Stepping in to meet a need
Blog | Anna Dixon, Chief Executive, Centre for Ageing Better | 6 November 2017
As the number of people over 85 years old rises dramatically the number of people with care needs is set to increase. At 65, around 16% of people have difficulty with at least one ‘activity of daily living’ like making food for themselves or going to the toilet. This increases to around half of people aged 85. By the time we’re in our late 80s, over one in three of us have difficulty undertaking five or more activities of daily living without help.
Whilst little focus is given to tackling the cause rather than the problem, the need for social care to help people can be delayed – disability and frailty can be prevented through better health earlier in life. Campaigns like One You, moves to increase levels of physical activity including strength and balance, and informal activity like gardening can all help. Adapting environments to enable those with limitations to their capacity to be able to do as much as possible for themselves is also fundamental – including adapting people’s own homes and having active design for all ages to shape the built environment.
Coping with cuts
The need for social care is of course growing. But the continuation of year-on-year funding cuts for local government and squeezed care budgets has resulted in significant rationing of state-funded social care. According to the IFS there has been a 17% reduction in local authority funding on adult social care between 2009/10 and 2015/16 (IFS 2017). This has partly been offset by NHS transfers and the Better Care Fund but projections suggest a future funding gap opening up of 2.3-2.6 billion by 2020.
To cope with cuts, needs based eligibility criteria have risen so that only the most critical care needs are met. And the consequence of this is that the number of people over 65 years receiving local authority funded social care between 2005/6 to 2013/14 has declined significantly. There has been a particular decline in community based services of 30% (compared to 4% and 6% for residential and nursing care respectively). Who is stepping in to fill this gap? Care and support previously provided by community based services are falling to families and unpaid carers or the voluntary sector.
According to Carers UK the number of carers has increased from 5.9 million in 2001 to 6.5 million in 2011 and is set to rise to 9 million by 2037, and the number of people caring round the clock, for 50 hours or more a week, is also rising rapidly. Cuts in other community based services such as day centres as well as other local services such as libraries also further reduce the community support available. It is these services which can enable someone to remain active and independent in their own home and prevent deterioration.

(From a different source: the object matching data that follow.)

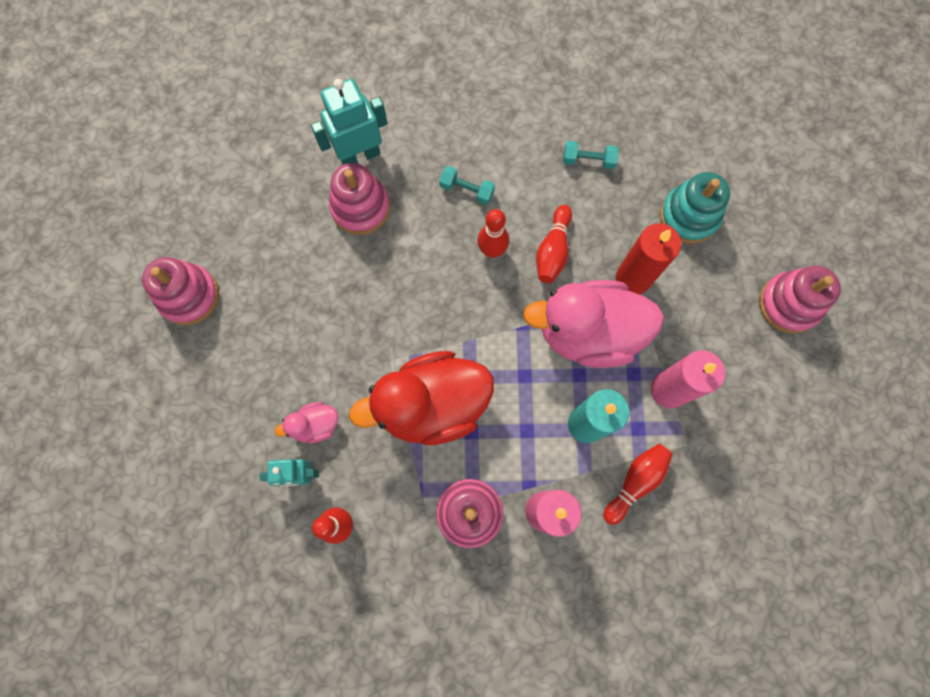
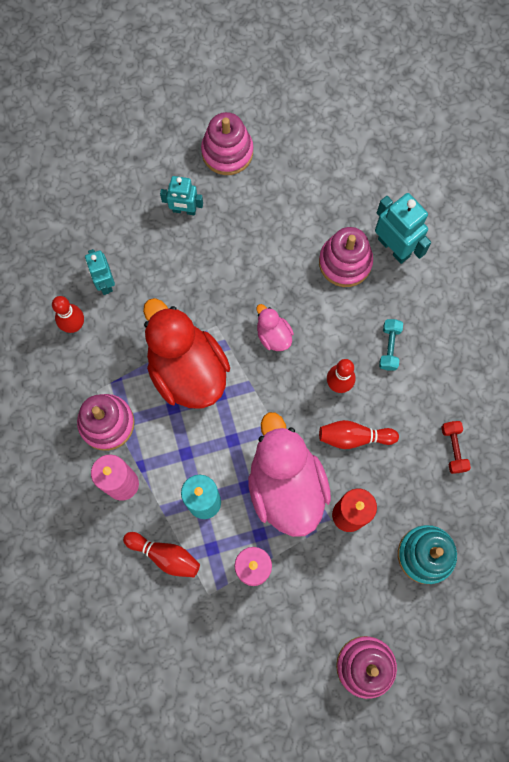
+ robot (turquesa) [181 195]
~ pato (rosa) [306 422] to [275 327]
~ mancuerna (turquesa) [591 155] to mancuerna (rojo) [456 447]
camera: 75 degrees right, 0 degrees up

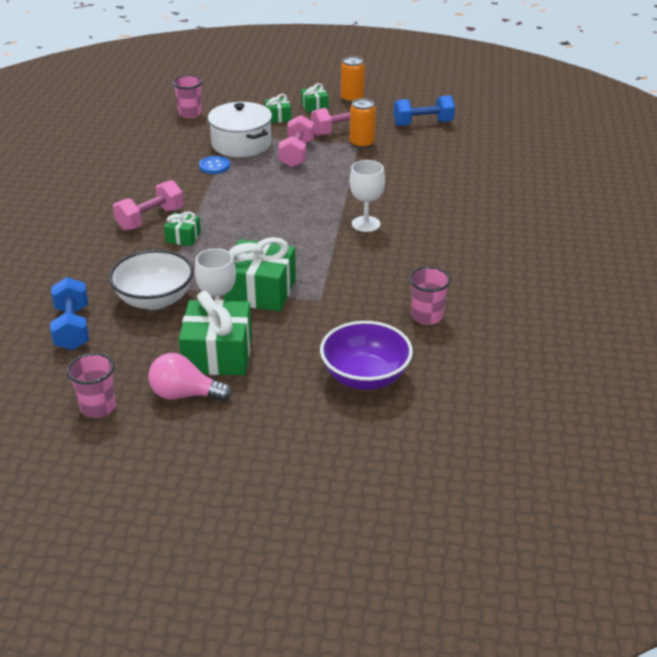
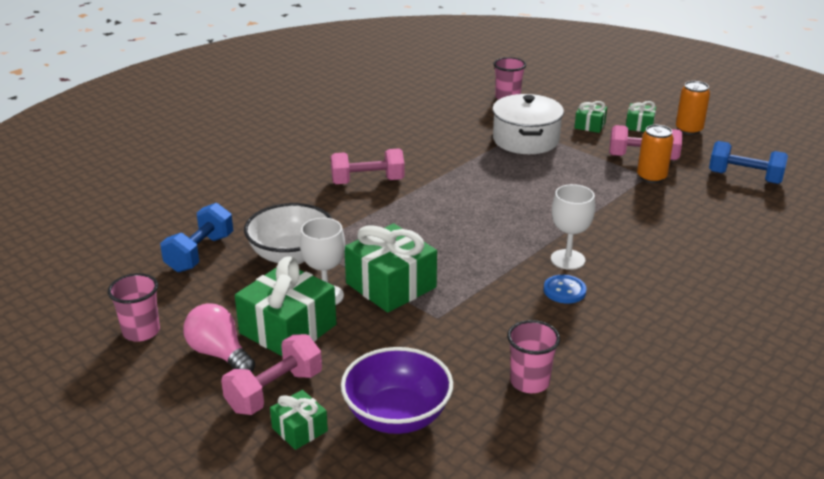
~ regalo (verde) [182 228] to [299 420]
~ botón (azul) [214 165] to [564 289]
~ mancuerna (rosa) [296 141] to [271 374]
camera: 35 degrees right, 5 degrees down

And the sector urgently needs stabilizing. While there has been a growth in the number of home care providers of 5% from 2010 onwards, both nursing and residential care home providers are exiting the market with declines of 4%. With higher levels of need among those admitted to care homes, and local authority fee levels so low, it is increasingly challenging for care homes to provide a decent quality of care.
A recent report from the Care Quality Commission shows that the health and social care system is at full stretch.
Consequently, there are more people with care needs remaining in their own homes placing an increasing reliance on the voluntary sector. In places where there is a strong network of community and voluntary organisations (like in Leeds, which has invested in neighbourhood networks over the past 20 years), communities have been more resilient to statutory cuts.
What the voluntary and community sector can do
In fact, the voluntary and community sector has always played a critical role in supporting people with care needs, including everyday help, especially for those without family carers; support for unpaid family carers, in the form of respite and support groups; and social support and community activities to increase social connections, including inside care homes.
The sector has also led the way on provision of innovative care models such as Shared Lives – home share schemes where typically an older person with a room to spare will be carefully matched with a younger person who will provide an agreed amount of help in exchange.
But is there a limit to how far the voluntary and community sector can and should step in to fill the gaps left by the closure of local public services. Community groups thrive on a mix of needs and abilities among those who are participating. The intensity of support an individual requires may go beyond the capacity of a volunteer or community worker and need professional help.
And whilst the sector can mobilise volunteers it does require funding for some paid staff roles and access to community facilities to run activities and services. Local authorities can play an important role in supporting the sustainability of this sector through small grants, and funding for core costs as well providing other infrastructure.
So if we want to avoid building many more care homes, there needs to be a major shift both in access to high quality, affordable domiciliary care, more suitable housing in which people can remain independent but also receive care and support when they need it, and finally an expansion in the support available in the community. The forthcoming consultation on social care needs to go beyond the statutory sector and look at how to provide for everyone’s care and support needs – including the increasingly important role of the voluntary and community sector.